特定の〈読み〉に導く小説の授業から、各自の〈読み〉を深める小説の授業へ。正確な読解のみを重視した評論文の授業から、各自の問題意識を深める評論文の授業へ。私がここで国語の授業について言及してきた内容は、言葉で示せば簡単なことだが、そこには言うまでもなく多くの課題が残されている。

まず、授業自体がこのような転換を果たしたとしても、学校教育というシステムの中で機能しなければ継続は不可能だ。その意味で忘れてはならないのが評価の問題だろう。先程紹介した授業の実践とともに、私はこの評価の問題についてもいくつかの試みを行ってみた。

一つは、学習活動そのものを評価するというもの。『羅生門』や『癒しとしての死の哲学』の授業で使用したワークシートを回収し、生徒各自の取り組み具合を点数化することを試みた。またもう一つは、テスト問題そのものを生徒の思考を問う形に工夫するというもの。三年生の現代文で行った森鴎外『舞姫』(「高等学校改訂版 現代文2」第一学習社)のテスト問題では、次のような出題を行い、採点の際に特定の内容を○にするのではなく、@具体的な根拠が論理的に記述され、Aその内容と「手紙の内容」に整合性があれば点数を与えた。

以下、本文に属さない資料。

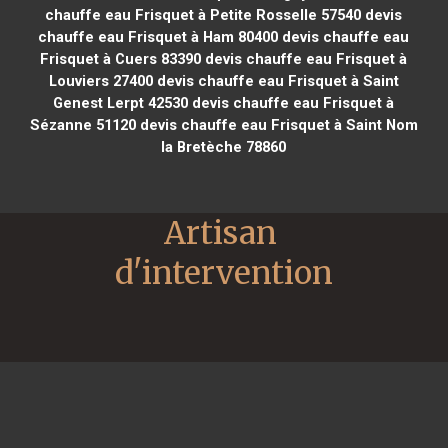
chauffe eau Frisquet à Petite Rosselle 57540
devis
chauffe eau Frisquet à Ham 80400
devis chauffe eau
Frisquet à Cuers 83390
devis chauffe eau Frisquet à
Louviers 27400
devis chauffe eau Frisquet à Saint
Genest Lerpt 42530
devis chauffe eau Frisquet à
Sézanne 51120
devis chauffe eau Frisquet à Saint Nom
la Bretèche 78860
Artisan 
d'intervention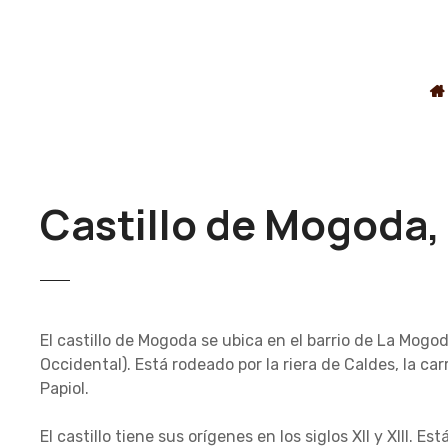
S
a
l
t
a
r
a
l
c
Castillo de Mogoda
o
n
t
e
n
El castillo de Mogoda se ubica en el barrio de La Mogo
i
Occidental). Está rodeado por la riera de Caldes, la car
d
Papiol.
o
El castillo tiene sus orígenes en los siglos XII y XIII. Es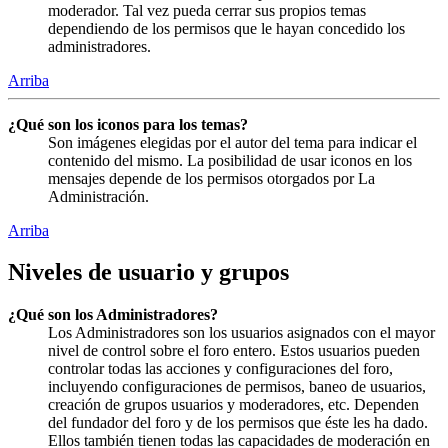
moderador. Tal vez pueda cerrar sus propios temas
dependiendo de los permisos que le hayan concedido los
administradores.
Arriba
¿Qué son los iconos para los temas?
Son imágenes elegidas por el autor del tema para indicar el
contenido del mismo. La posibilidad de usar iconos en los
mensajes depende de los permisos otorgados por La
Administración.
Arriba
Niveles de usuario y grupos
¿Qué son los Administradores?
Los Administradores son los usuarios asignados con el mayor
nivel de control sobre el foro entero. Estos usuarios pueden
controlar todas las acciones y configuraciones del foro,
incluyendo configuraciones de permisos, baneo de usuarios,
creación de grupos usuarios y moderadores, etc. Dependen
del fundador del foro y de los permisos que éste les ha dado.
Ellos también tienen todas las capacidades de moderación en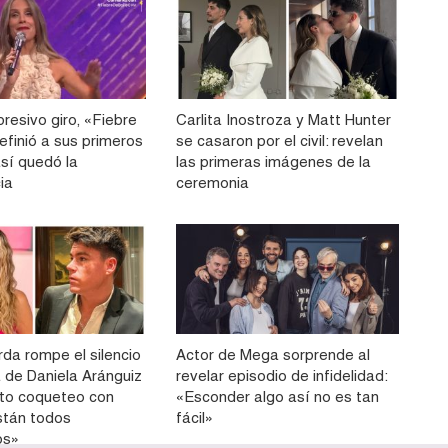
resivo giro, «Fiebre
Carlita Inostroza y Matt Hunter
efinió a sus primeros
se casaron por el civil: revelan
 así quedó la
las primeras imágenes de la
ia
ceremonia
da rompe el silencio
Actor de Mega sorprende al
ia de Daniela Aránguiz
revelar episodio de infidelidad:
to coqueteo con
«Esconder algo así no es tan
stán todos
fácil»
os»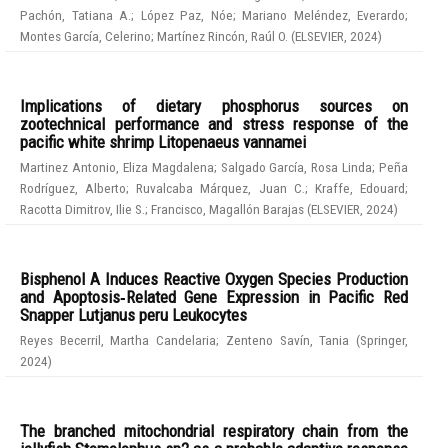
Pachón, Tatiana A.
;
López Paz, Nóe
;
Mariano Meléndez, Everardo
;
Montes García, Celerino
;
Martínez Rincón, Raúl O.
(
ELSEVIER
,
2024
)
Implications of dietary phosphorus sources on
zootechnical performance and stress response of the
pacific white shrimp Litopenaeus vannamei
Martinez Antonio, Eliza Magdalena
;
Salgado García, Rosa Linda
;
Peña
Rodríguez, Alberto
;
Ruvalcaba Márquez, Juan C.
;
Kraffe, Edouard
;
Racotta Dimitrov, Ilie S.
;
Francisco, Magallón Barajas
(
ELSEVIER
,
2024
)
Bisphenol A Induces Reactive Oxygen Species Production
and Apoptosis‑Related Gene Expression in Pacific Red
Snapper Lutjanus peru Leukocytes
Reyes Becerril, Martha Candelaria
;
Zenteno Savín, Tania
(
Springer
,
2024
)
The branched mitochondrial respiratory chain from the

Q 本文中の「……余は母の書中の言をここに反復するに堪へず、涙の迫り来て筆の運びを妨ぐればなり」という部分について、ここには書かれていない母の手紙の内容はどのようなものだったとあなたは考えるか、自分がそう考える根拠を示し、詳しく述べなさい。

また、同じく三年生の現代文で行った黒崎政男『チェスでヒトは敗れたのか』(「高等学校改訂版 現代文2」第一学習社)のテスト問題では、次のような出題を行い、これも採点の際には、「正しくない」という立場のみを正解にするのではなく、あくまでどちらの立場であっても、@そう考える理由が論理的に記述され、Aそれと選んだ立場に整合性があれば点数を与えた。

Q 次の意見は正しいか正しくないか、あなたの立場を明確にした上で、そう考える理由をわかりやすく説明しなさい。

 「数年前に某家電メーカーが発売した犬型ロボット 『アイボ』は、人間の働きかけに応じて本物の飼い犬のように多様な反応を示す。『アイボ』には、人間と同じような知能が備わっていると言える。」

しかし、こうした評価に関する試みも、学習活動の評価ではあまり個人差がはっきりしなかったり、思考を問う形の出題は採点基準などの設定が難しく、複数の教員間に共通理解を得ることが難しいなど、実際には数多くの問題を抱えている。

ただ、このような目前の課題につまずいて、これからの国語教育の方向性を真剣に考え、試行することを教師自身が諦めてしまえば、時代の波の中でいずれ国語の授業は形骸化し、その意義を失ってしまうだろう。実際、高等学校で二〇〇三年度から実施される新教育課程では、国語の授業の中で従来より格段に会話や表現の分野が重視されている反面、文学教材を〈読む〉ことについては、これまでより軽視される傾向にあることが否めない。これは、価値観の多様化へと向かう急速な社会の変化の中で、これからの時代には文学的な読解能力よりも実用的なコミュニケーション能力の方が重要だとする世論を受けての改革だが、そもそも、このような世論を生み出してしまった背景には、実際に学校現場で授業に携わってきた国語教師や教育研究者の怠慢や思い違いがあったことも確かだ。〈読む〉ことの意味を取り違え、〈特定の読み〉=〈正解〉に導く授業を追求していたのでは(それがいくら誠実な努力であっても)、価値観の多様化を前にして次第に〈読む〉行為は力を失い、文学の意義も薄れてしまうのは当然だと言えよう。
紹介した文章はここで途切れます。